In a refitting phase the escalators and lift shafts were due to be upgraded by October 2010 to early 2011 at a cost of £500,000. A £6,000,000 refurbishment was due to take place in 2011, but multiple delays pushed the reopening date to summer 2019.

In 2012, contractor GB Building Solutions of Balliol Business Park, Newcastle, was appointed to carry out the £4.9 million refurbishment which included the replacement of two of the original four escalators with inclined lifts and the replacement of the tunnels' ageing mechanical and electrical systems. However, GB Building Solutions went into administration in 2015, delaying the project.

The two remaining escalators, which are original and of historical significance, will be opened up to public view and illuminated with feature lighting.

New lighting, CCTV, control and communications systems were installed, in addition to carrying out repairs to the tunnel structure itself and to the historic finishes within the tunnel such as the tiling and panelling. The concrete floor sections were also refurbished or replaced. During the closure, a free, timetabled shuttle bus for pedestrians and cyclists was in operation between 6am and 8pm, seven days a week, 364 days a year.

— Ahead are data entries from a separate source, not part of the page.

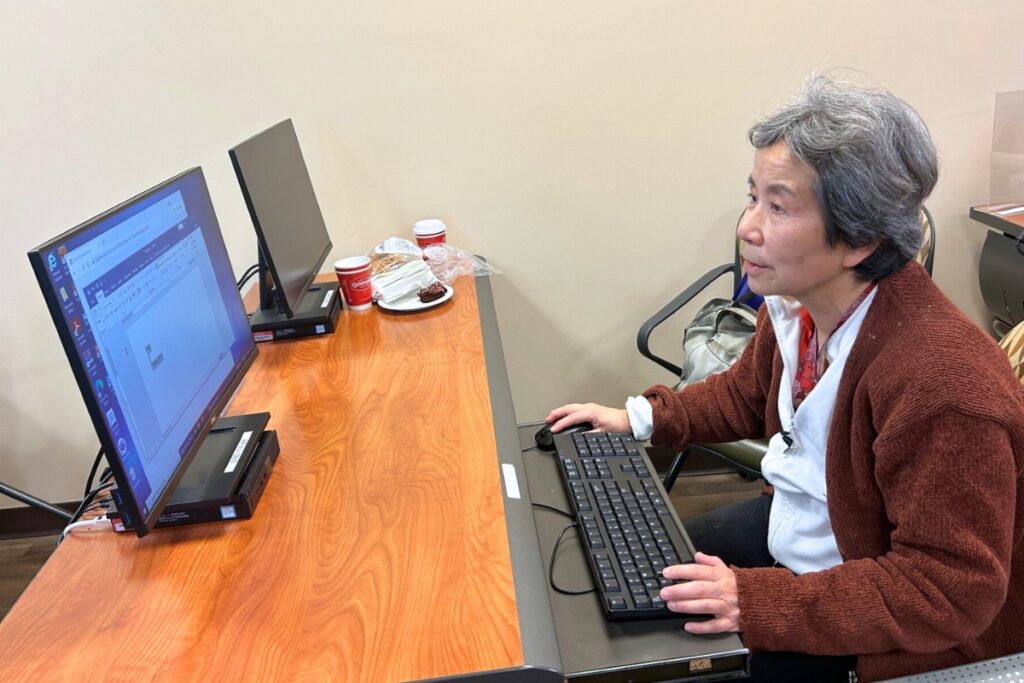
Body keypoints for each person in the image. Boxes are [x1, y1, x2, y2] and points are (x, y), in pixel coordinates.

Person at [547, 75, 1024, 682]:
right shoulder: (798, 307)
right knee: (646, 587)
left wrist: (755, 601)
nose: (748, 226)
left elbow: (948, 591)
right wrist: (638, 419)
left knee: (687, 644)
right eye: (753, 196)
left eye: (778, 206)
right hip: (827, 533)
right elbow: (746, 393)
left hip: (915, 626)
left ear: (861, 238)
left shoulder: (945, 384)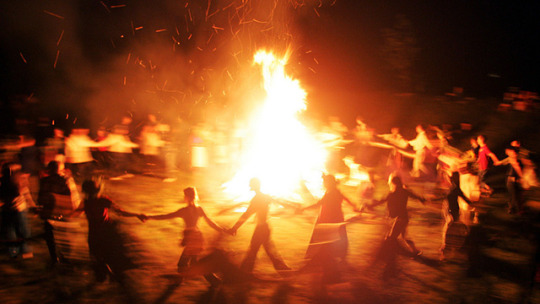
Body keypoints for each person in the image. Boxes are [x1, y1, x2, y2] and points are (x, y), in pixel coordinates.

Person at [142, 187, 225, 286]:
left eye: (184, 195)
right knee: (195, 263)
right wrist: (222, 229)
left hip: (190, 239)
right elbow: (210, 222)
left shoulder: (184, 211)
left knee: (182, 263)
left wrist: (149, 216)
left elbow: (165, 216)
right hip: (198, 237)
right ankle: (214, 281)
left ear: (186, 197)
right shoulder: (199, 209)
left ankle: (178, 281)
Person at [75, 179, 144, 282]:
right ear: (98, 190)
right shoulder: (102, 200)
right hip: (105, 232)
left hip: (95, 233)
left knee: (99, 256)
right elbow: (121, 212)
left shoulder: (86, 203)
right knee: (105, 256)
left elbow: (75, 213)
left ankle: (108, 274)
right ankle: (111, 274)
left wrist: (58, 214)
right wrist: (136, 215)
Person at [228, 178, 291, 275]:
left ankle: (244, 273)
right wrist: (291, 205)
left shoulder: (256, 199)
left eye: (251, 185)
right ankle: (285, 271)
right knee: (266, 251)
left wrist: (235, 228)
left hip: (261, 229)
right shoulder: (264, 196)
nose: (250, 186)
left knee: (254, 251)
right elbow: (277, 201)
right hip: (265, 227)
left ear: (253, 186)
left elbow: (246, 214)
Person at [367, 175, 426, 277]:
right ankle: (415, 252)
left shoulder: (393, 194)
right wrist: (422, 199)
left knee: (390, 239)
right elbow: (414, 195)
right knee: (403, 237)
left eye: (390, 182)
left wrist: (370, 205)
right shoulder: (404, 191)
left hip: (400, 219)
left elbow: (381, 201)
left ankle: (399, 260)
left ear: (392, 183)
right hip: (404, 218)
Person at [301, 174, 358, 262]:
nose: (323, 184)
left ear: (329, 183)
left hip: (331, 218)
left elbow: (319, 203)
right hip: (334, 217)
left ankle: (330, 254)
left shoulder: (331, 193)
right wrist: (353, 205)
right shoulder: (332, 191)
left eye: (324, 182)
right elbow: (345, 198)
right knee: (337, 235)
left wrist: (304, 208)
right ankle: (333, 254)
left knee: (330, 236)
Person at [37, 161, 77, 264]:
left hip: (49, 213)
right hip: (62, 212)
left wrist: (41, 210)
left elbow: (40, 199)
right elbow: (71, 196)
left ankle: (54, 257)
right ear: (60, 169)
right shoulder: (65, 181)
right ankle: (66, 257)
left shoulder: (44, 181)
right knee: (64, 235)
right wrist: (72, 209)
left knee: (50, 236)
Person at [0, 162, 36, 259]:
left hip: (8, 209)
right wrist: (33, 206)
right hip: (19, 209)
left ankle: (14, 252)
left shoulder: (4, 181)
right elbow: (25, 193)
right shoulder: (18, 180)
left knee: (10, 231)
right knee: (21, 230)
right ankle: (24, 251)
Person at [440, 172, 474, 260]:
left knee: (448, 230)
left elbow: (464, 198)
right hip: (449, 211)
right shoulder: (452, 187)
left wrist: (472, 203)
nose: (450, 178)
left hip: (452, 211)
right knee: (450, 229)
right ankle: (451, 247)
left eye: (452, 177)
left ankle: (445, 249)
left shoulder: (455, 189)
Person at [496, 147, 525, 214]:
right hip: (512, 178)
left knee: (515, 195)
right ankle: (515, 209)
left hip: (512, 178)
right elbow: (500, 162)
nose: (508, 152)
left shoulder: (514, 159)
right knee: (515, 195)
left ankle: (515, 209)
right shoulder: (512, 159)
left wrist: (521, 177)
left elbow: (517, 168)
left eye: (510, 151)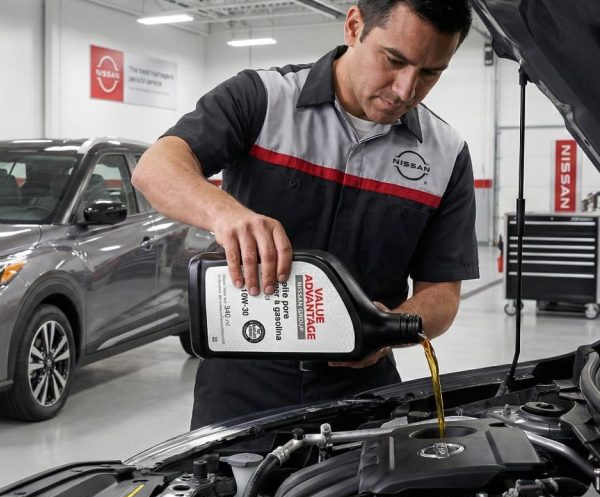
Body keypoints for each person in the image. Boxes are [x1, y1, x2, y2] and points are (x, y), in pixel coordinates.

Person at [132, 0, 480, 429]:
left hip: (364, 399)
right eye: (394, 60)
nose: (406, 89)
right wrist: (227, 215)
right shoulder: (262, 98)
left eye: (430, 73)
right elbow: (156, 168)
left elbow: (443, 293)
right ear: (354, 26)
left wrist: (389, 327)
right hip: (240, 392)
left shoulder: (446, 155)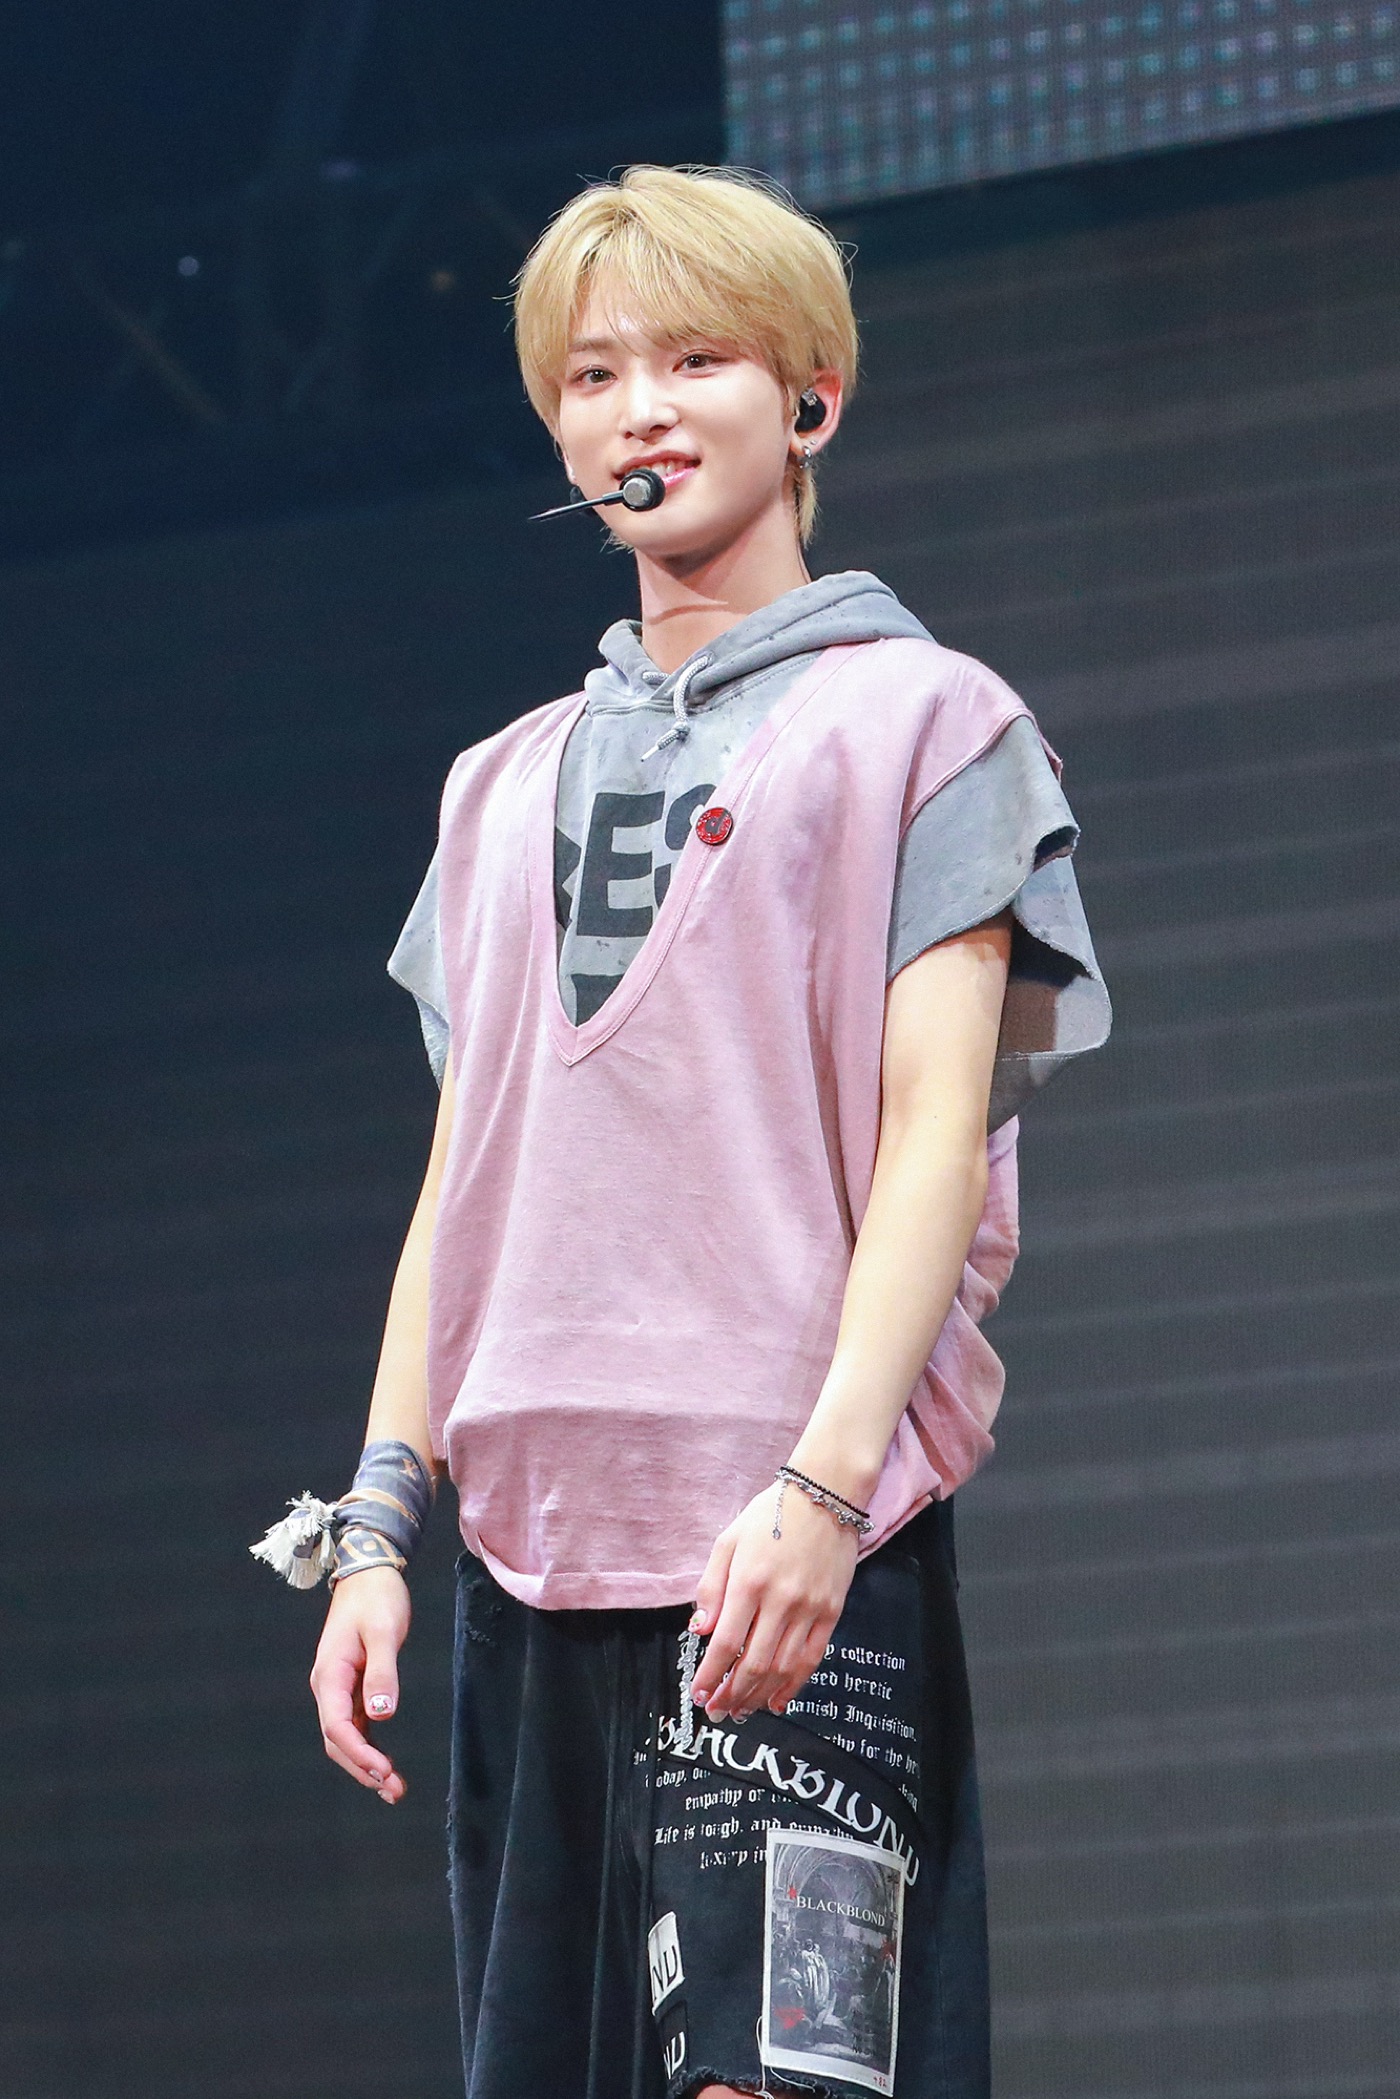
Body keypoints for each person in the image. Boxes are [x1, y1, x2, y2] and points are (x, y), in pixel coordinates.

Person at [258, 163, 1111, 2099]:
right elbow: (466, 1185)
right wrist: (381, 1521)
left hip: (790, 1539)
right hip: (535, 1560)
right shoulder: (498, 788)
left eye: (694, 361)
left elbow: (932, 1137)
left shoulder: (927, 725)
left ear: (809, 398)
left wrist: (824, 1494)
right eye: (593, 376)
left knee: (775, 2080)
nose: (638, 410)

The tunnel reopened at midday on 7 August 2019, operating initially for 14 hours a day until installation of the new inclined lifts was completed when the service would have been 24 hours. By December 2019 monthly journeys were above 20,000 with around 25% of users being cyclists.
People using the tunnels can link with cycle routes at either end, namely NCN 14 and 72. The 317 bus service for Wallsend or Whitley Bay from the north end or take a short walk to the Jarrow bus and Metro station from the south end. Mobility scooters can access the tunnels and dogs on leads are allowed.

On November 25th 2024, both of the inclined lifts has been completed, and the remaining wooden escalators at each end of the tunnel are blocked off for use in emergencies only. The vertical lift at each end remains in operation.